I was sitting in a Denver hotel room at three in the morning, watching Grok hallucinate antisemitic conspiracies on my phone screen, when the news came through that xAI had filed suit against the state of Colorado for daring — daring — to suggest that artificial intelligence should not be allowed to discriminate against people in housing, employment, and education. The audacity. The sheer, blistering, weapons-grade audacity.
Let me set the scene. Elon Musk — the man who spent five months running the Department of Government Efficiency before walking away, the man who still has his fingerprints on every federal switchboard he touched, the man who gleefully took a chainsaw to every regulatory body that ever looked at him sideways before pronouncing the job done and handing the saw off — has sent his lawyers to a federal courthouse in Colorado to argue that a state consumer protection law violates his company's First Amendment rights. The complaint, filed against Attorney General Phil Weiser on Thursday, asks the court to declare unconstitutional a 2024 law that requires developers of "high-risk" AI systems to protect consumers against algorithmic discrimination. That's it. That's the law. Don't let your robot be racist when it decides who gets a mortgage. Apparently, this is tyranny.
xAI's legal position, stripped of its baroque constitutional filigree, amounts to this: telling Grok not to produce hateful content is compelled speech. The lawsuit claims Colorado wants to force xAI to "conform to a controversial, highly politicized viewpoint" rather than maintain Grok's precious objectivity. I'd put the over/under at zero on the number of people who have used Grok and come away thinking objective was the word. This is the same chatbot the EU is currently investigating for generating deepfaked sexually explicit images. The same one the Anti-Defamation League flagged for spitting out antisemitic language like a broken slot machine paying out in hate. But sure. Objectivity. No cap — this machine is cooked.

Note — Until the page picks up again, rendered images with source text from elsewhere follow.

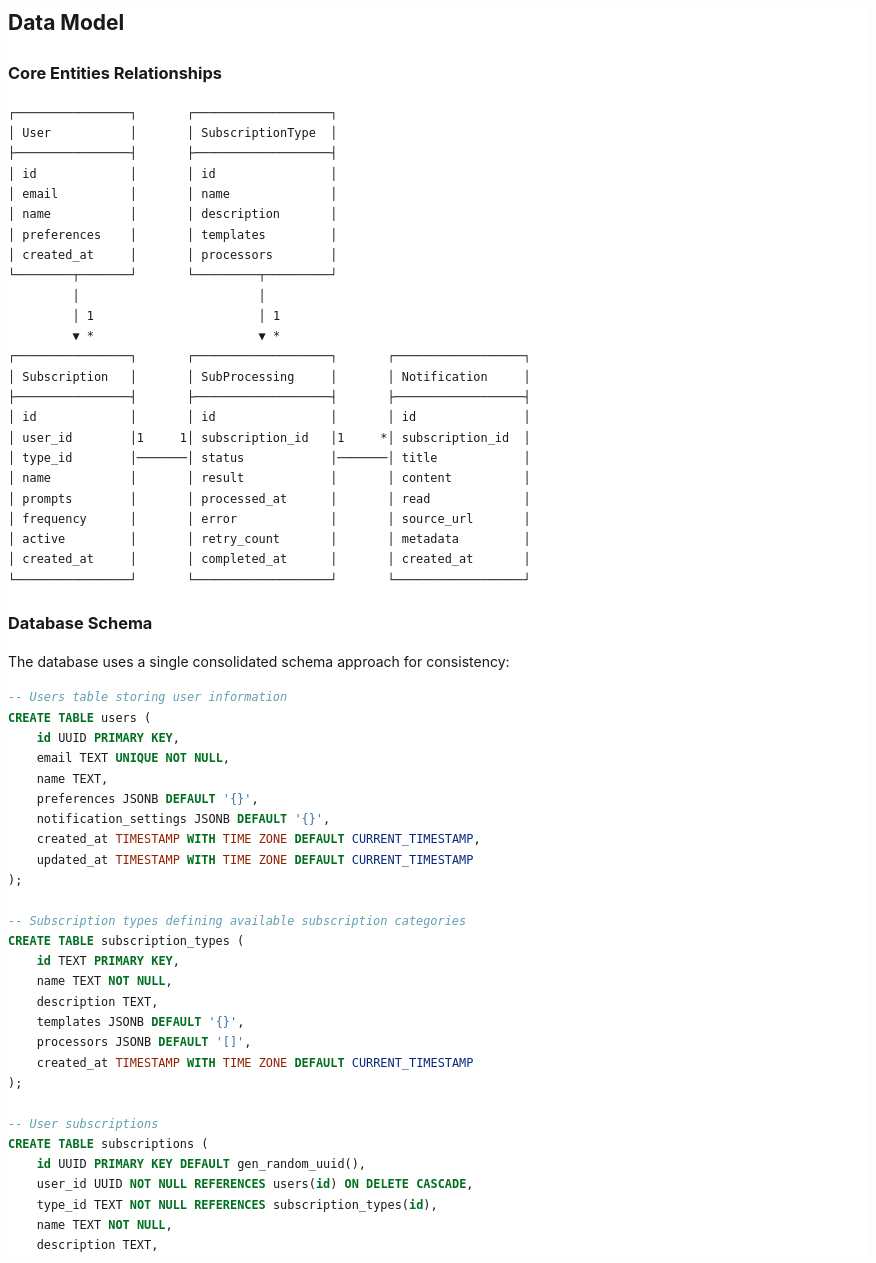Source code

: ## Data Model

### Core Entities Relationships

```
┌────────────────┐       ┌───────────────────┐
│ User           │       │ SubscriptionType  │
├────────────────┤       ├───────────────────┤
│ id             │       │ id                │
│ email          │       │ name              │
│ name           │       │ description       │
│ preferences    │       │ templates         │
│ created_at     │       │ processors        │
└────────┬───────┘       └─────────┬─────────┘
         │                         │
         │ 1                       │ 1
         ▼ *                       ▼ *
┌────────────────┐       ┌───────────────────┐       ┌──────────────────┐
│ Subscription   │       │ SubProcessing     │       │ Notification     │
├────────────────┤       ├───────────────────┤       ├──────────────────┤
│ id             │       │ id                │       │ id               │
│ user_id        │1     1│ subscription_id   │1     *│ subscription_id  │
│ type_id        │───────│ status            │───────│ title            │
│ name           │       │ result            │       │ content          │
│ prompts        │       │ processed_at      │       │ read             │
│ frequency      │       │ error             │       │ source_url       │
│ active         │       │ retry_count       │       │ metadata         │
│ created_at     │       │ completed_at      │       │ created_at       │
└────────────────┘       └───────────────────┘       └──────────────────┘
```

### Database Schema

The database uses a single consolidated schema approach for consistency:

```sql
-- Users table storing user information
CREATE TABLE users (
    id UUID PRIMARY KEY,
    email TEXT UNIQUE NOT NULL,
    name TEXT,
    preferences JSONB DEFAULT '{}',
    notification_settings JSONB DEFAULT '{}',
    created_at TIMESTAMP WITH TIME ZONE DEFAULT CURRENT_TIMESTAMP,
    updated_at TIMESTAMP WITH TIME ZONE DEFAULT CURRENT_TIMESTAMP
);

-- Subscription types defining available subscription categories
CREATE TABLE subscription_types (
    id TEXT PRIMARY KEY,
    name TEXT NOT NULL,
    description TEXT,
    templates JSONB DEFAULT '{}',
    processors JSONB DEFAULT '[]',
    created_at TIMESTAMP WITH TIME ZONE DEFAULT CURRENT_TIMESTAMP
);

-- User subscriptions
CREATE TABLE subscriptions (
    id UUID PRIMARY KEY DEFAULT gen_random_uuid(),
    user_id UUID NOT NULL REFERENCES users(id) ON DELETE CASCADE,
    type_id TEXT NOT NULL REFERENCES subscription_types(id),
    name TEXT NOT NULL,
    description TEXT,
```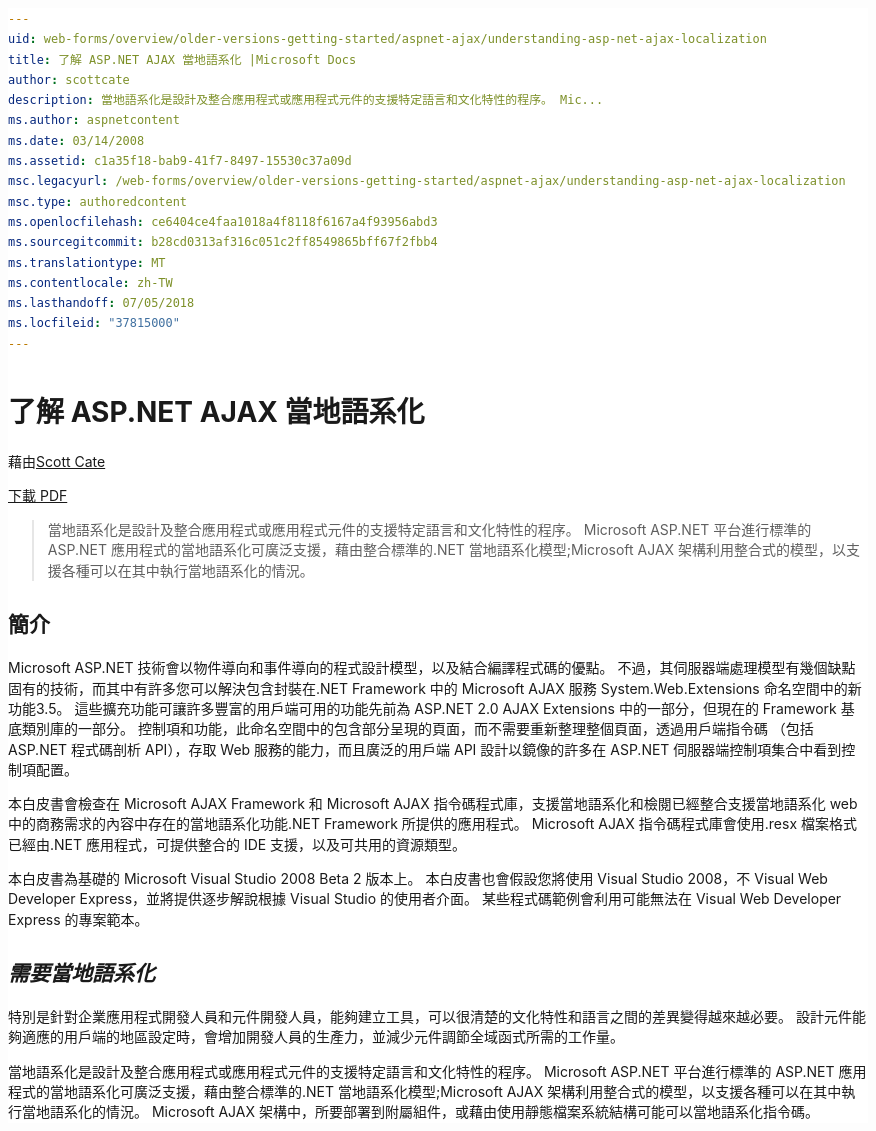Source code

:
 ```yaml
---
uid: web-forms/overview/older-versions-getting-started/aspnet-ajax/understanding-asp-net-ajax-localization
title: 了解 ASP.NET AJAX 當地語系化 |Microsoft Docs
author: scottcate
description: 當地語系化是設計及整合應用程式或應用程式元件的支援特定語言和文化特性的程序。 Mic...
ms.author: aspnetcontent
ms.date: 03/14/2008
ms.assetid: c1a35f18-bab9-41f7-8497-15530c37a09d
msc.legacyurl: /web-forms/overview/older-versions-getting-started/aspnet-ajax/understanding-asp-net-ajax-localization
msc.type: authoredcontent
ms.openlocfilehash: ce6404ce4faa1018a4f8118f6167a4f93956abd3
ms.sourcegitcommit: b28cd0313af316c051c2ff8549865bff67f2fbb4
ms.translationtype: MT
ms.contentlocale: zh-TW
ms.lasthandoff: 07/05/2018
ms.locfileid: "37815000"
---
```

<a name="understanding-aspnet-ajax-localization"></a>了解 ASP.NET AJAX 當地語系化
====================
藉由[Scott Cate](https://github.com/scottcate)

[下載 PDF](http://download.microsoft.com/download/C/1/9/C19A3451-1D14-477C-B703-54EF22E197EE/AJAX_tutorial04_Localization_cs.pdf)

> 當地語系化是設計及整合應用程式或應用程式元件的支援特定語言和文化特性的程序。 Microsoft ASP.NET 平台進行標準的 ASP.NET 應用程式的當地語系化可廣泛支援，藉由整合標準的.NET 當地語系化模型;Microsoft AJAX 架構利用整合式的模型，以支援各種可以在其中執行當地語系化的情況。


## <a name="introduction"></a>簡介

Microsoft ASP.NET 技術會以物件導向和事件導向的程式設計模型，以及結合編譯程式碼的優點。 不過，其伺服器端處理模型有幾個缺點固有的技術，而其中有許多您可以解決包含封裝在.NET Framework 中的 Microsoft AJAX 服務 System.Web.Extensions 命名空間中的新功能3.5。 這些擴充功能可讓許多豐富的用戶端可用的功能先前為 ASP.NET 2.0 AJAX Extensions 中的一部分，但現在的 Framework 基底類別庫的一部分。 控制項和功能，此命名空間中的包含部分呈現的頁面，而不需要重新整理整個頁面，透過用戶端指令碼 （包括 ASP.NET 程式碼剖析 API），存取 Web 服務的能力，而且廣泛的用戶端 API 設計以鏡像的許多在 ASP.NET 伺服器端控制項集合中看到控制項配置。

本白皮書會檢查在 Microsoft AJAX Framework 和 Microsoft AJAX 指令碼程式庫，支援當地語系化和檢閱已經整合支援當地語系化 web 中的商務需求的內容中存在的當地語系化功能.NET Framework 所提供的應用程式。 Microsoft AJAX 指令碼程式庫會使用.resx 檔案格式已經由.NET 應用程式，可提供整合的 IDE 支援，以及可共用的資源類型。

本白皮書為基礎的 Microsoft Visual Studio 2008 Beta 2 版本上。 本白皮書也會假設您將使用 Visual Studio 2008，不 Visual Web Developer Express，並將提供逐步解說根據 Visual Studio 的使用者介面。 某些程式碼範例會利用可能無法在 Visual Web Developer Express 的專案範本。

## <a name="the-need-for-localization"></a>*需要當地語系化*

特別是針對企業應用程式開發人員和元件開發人員，能夠建立工具，可以很清楚的文化特性和語言之間的差異變得越來越必要。 設計元件能夠適應的用戶端的地區設定時，會增加開發人員的生產力，並減少元件調節全域函式所需的工作量。

當地語系化是設計及整合應用程式或應用程式元件的支援特定語言和文化特性的程序。 Microsoft ASP.NET 平台進行標準的 ASP.NET 應用程式的當地語系化可廣泛支援，藉由整合標準的.NET 當地語系化模型;Microsoft AJAX 架構利用整合式的模型，以支援各種可以在其中執行當地語系化的情況。 Microsoft AJAX 架構中，所要部署到附屬組件，或藉由使用靜態檔案系統結構可能可以當地語系化指令碼。
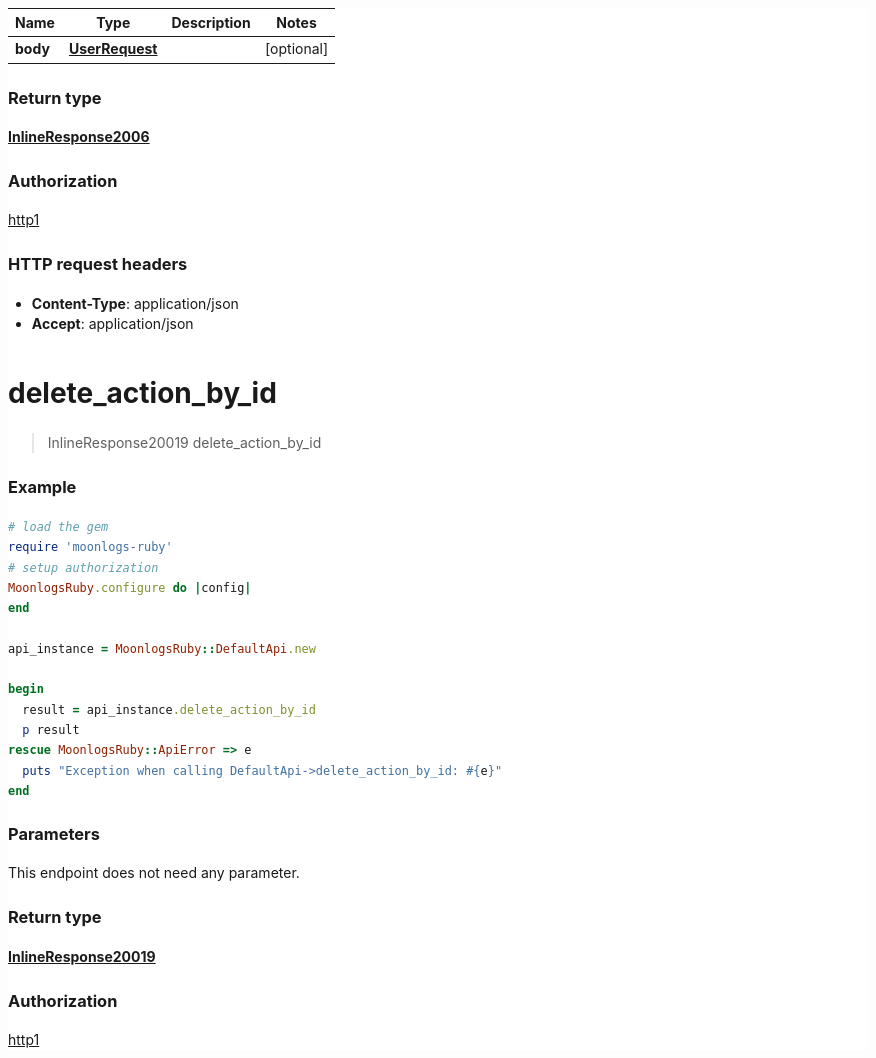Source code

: Name | Type | Description  | Notes
------------- | ------------- | ------------- | -------------
 **body** | [**UserRequest**](UserRequest.md)|  | [optional] 

### Return type

[**InlineResponse2006**](InlineResponse2006.md)

### Authorization

[http1](../README.md#http1)

### HTTP request headers

 - **Content-Type**: application/json
 - **Accept**: application/json



# **delete_action_by_id**
> InlineResponse20019 delete_action_by_id



### Example
```ruby
# load the gem
require 'moonlogs-ruby'
# setup authorization
MoonlogsRuby.configure do |config|
end

api_instance = MoonlogsRuby::DefaultApi.new

begin
  result = api_instance.delete_action_by_id
  p result
rescue MoonlogsRuby::ApiError => e
  puts "Exception when calling DefaultApi->delete_action_by_id: #{e}"
end
```

### Parameters
This endpoint does not need any parameter.

### Return type

[**InlineResponse20019**](InlineResponse20019.md)

### Authorization

[http1](../README.md#http1)
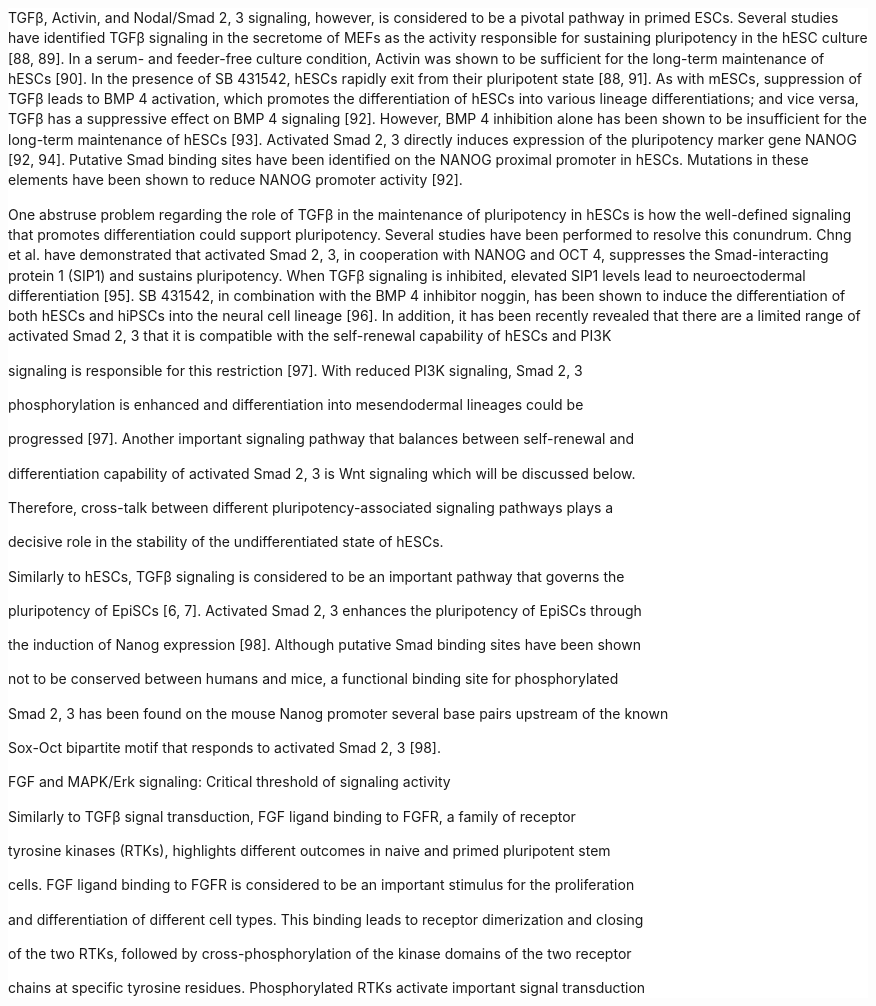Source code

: TGFβ, Activin, and Nodal/Smad 2, 3 signaling, however, is considered to be a pivotal pathway in primed ESCs. Several studies have identified TGFβ signaling in the secretome of MEFs as the activity responsible for sustaining pluripotency in the hESC culture [88, 89]. In a serum- and feeder-free culture condition, Activin was shown to be sufficient for the long-term maintenance of hESCs [90]. In the presence of SB 431542, hESCs rapidly exit from their pluripotent state [88, 91]. As with mESCs, suppression of TGFβ leads to BMP 4 activation, which promotes the differentiation of hESCs into various lineage differentiations; and vice versa, TGFβ has a suppressive effect on BMP 4 signaling [92]. However, BMP 4 inhibition alone has been shown to be insufficient for the long-term maintenance of hESCs [93]. Activated Smad 2, 3 directly induces expression of the pluripotency marker gene NANOG [92, 94]. Putative Smad binding sites have been identified on the NANOG proximal promoter in hESCs. Mutations in these elements have been shown to reduce NANOG promoter activity [92].

One abstruse problem regarding the role of TGFβ in the maintenance of pluripotency in hESCs is how the well-defined signaling that promotes differentiation could support pluripotency. Several studies have been performed to resolve this conundrum. Chng et al. have demonstrated that activated Smad 2, 3, in cooperation with NANOG and OCT 4, suppresses the Smad-interacting protein 1 (SIP1) and sustains pluripotency. When TGFβ signaling is inhibited, elevated SIP1 levels lead to neuroectodermal differentiation [95]. SB 431542, in combination with the BMP 4 inhibitor noggin, has been shown to induce the differentiation of both hESCs and hiPSCs into the neural cell lineage [96]. In addition, it has been recently revealed that there are a limited range of
activated Smad 2, 3 that it is compatible with the self-renewal capability of hESCs and PI3K

signaling is responsible for this restriction [97]. With reduced PI3K signaling, Smad 2, 3

phosphorylation is enhanced and differentiation into mesendodermal lineages could be

progressed [97]. Another important signaling pathway that balances between self-renewal and

differentiation capability of activated Smad 2, 3 is Wnt signaling which will be discussed below.

Therefore, cross-talk between different pluripotency-associated signaling pathways plays a

decisive role in the stability of the undifferentiated state of hESCs.

Similarly to hESCs, TGFβ signaling is considered to be an important pathway that governs the

pluripotency of EpiSCs [6, 7]. Activated Smad 2, 3 enhances the pluripotency of EpiSCs through

the induction of Nanog expression [98]. Although putative Smad binding sites have been shown

not to be conserved between humans and mice, a functional binding site for phosphorylated

Smad 2, 3 has been found on the mouse Nanog promoter several base pairs upstream of the known

Sox-Oct bipartite motif that responds to activated Smad 2, 3 [98].

FGF and MAPK/Erk signaling: Critical threshold of signaling activity

Similarly to TGFβ signal transduction, FGF ligand binding to FGFR, a family of receptor

tyrosine kinases (RTKs), highlights different outcomes in naive and primed pluripotent stem

cells. FGF ligand binding to FGFR is considered to be an important stimulus for the proliferation

and differentiation of different cell types. This binding leads to receptor dimerization and closing

of the two RTKs, followed by cross-phosphorylation of the kinase domains of the two receptor

chains at specific tyrosine residues. Phosphorylated RTKs activate important signal transduction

Here is what kills me, and I mean this in the way a man means it when he's watching a raccoon drive a stolen ambulance into a lake: Musk's entire federal operation — DOGE, the whole short-lived operation — was predicated on the idea that government should get out of the way. Fewer rules. Less oversight. Let the market breathe. Beautiful. Gorgeous philosophy. And the moment a state government — a single state, population five and a half million, roughly the size of Musk's Thursday afternoon Dogecoin portfolio — passes a law saying "hey, maybe your AI shouldn't discriminate against people when they apply for jobs," the free market's greatest champion runs screaming to a federal judge like a man who just saw a spider in his Cybertruck.